Taking a Service to Production: The Launch Day Sequence

PRR approval does not mean "deploy immediately." Big-tech launches follow a controlled rollout sequence that limits blast radius and confirms reliability at each step before expanding exposure.

Internal canary (0.1% of production traffic) — deploy to one shard, confirm golden signals are nominal for 24 hours. Any SLO burn above 10x triggers automatic rollback.
Expanded canary (1–5%) — 48-hour soak. The SLO burn alert threshold drops from 10x to 2x. Confirm that the p99 latency target is met under real user load, not synthetic load.
Region-by-region rollout (10% → 25% → 50% → 100%) — each stage gated by a manual approval step in the deployment pipeline. The on-call engineer signs off; the pipeline records who approved and when.
Post-launch review (48–72 hours after full rollout) — confirm the SLO is being met, burn rate is nominal, and there are no unexpected long-tail errors in the tail of the histogram.

The most dangerous time is right after a successful launch. Teams relax — the service "works" — and deferred PRR items stay deferred. P1 blockers from the PRR must have an owner and a due date enforced by your project management system. A service that goes live with unresolved P1s and no follow-up calendar entry will carry those risks indefinitely. Close the loop within two sprints.
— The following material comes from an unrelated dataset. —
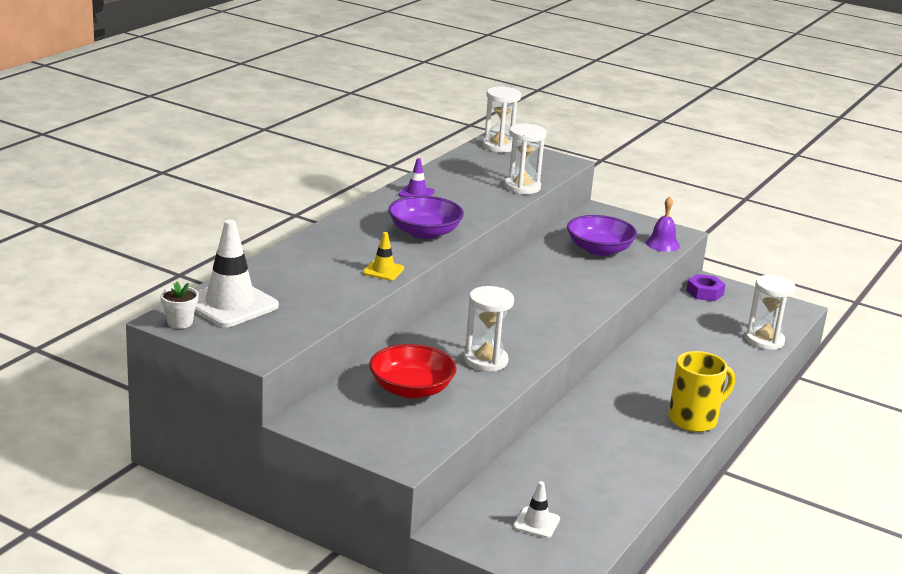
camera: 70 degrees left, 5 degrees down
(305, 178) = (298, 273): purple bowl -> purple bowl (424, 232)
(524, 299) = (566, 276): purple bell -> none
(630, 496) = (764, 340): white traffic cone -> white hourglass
Production Failure Modes That PRRs Catch

Missing runbooks for known failure modes: the team knows the database can fail but has never written down what to do. The PRR checklist question "is there a runbook for every P0 alert?" makes this visible.
Untested rollback: a rollback that has never been drilled takes 45 minutes under incident pressure. The same procedure drilled three times takes 4 minutes. PRRs require evidence, not just documentation.
Connection pool misconfiguration at scale: the service works fine at 100 RPS in staging but exhausts the database connection pool at 800 RPS in production. The 10x load-test requirement surfaces this before launch.
Silent dependency on a single availability zone: the service is "multi-region" in the architecture diagram but all caching is in one AZ. The PRR's "DR test" item catches this drift.
Alert-to-runbook gaps: an alert fires but the on-call engineer does not know what it means or what to do. Every P0 alert must map 1:1 to a runbook section that explains the signal, its causes, and the remediation steps.

Production Readiness Reviews are the difference between a service that survives its first incident and one that creates one. The checklist is not bureaucracy — it is the codification of every production failure mode your organization has ever suffered, turned into a gate that stops the next one before it starts.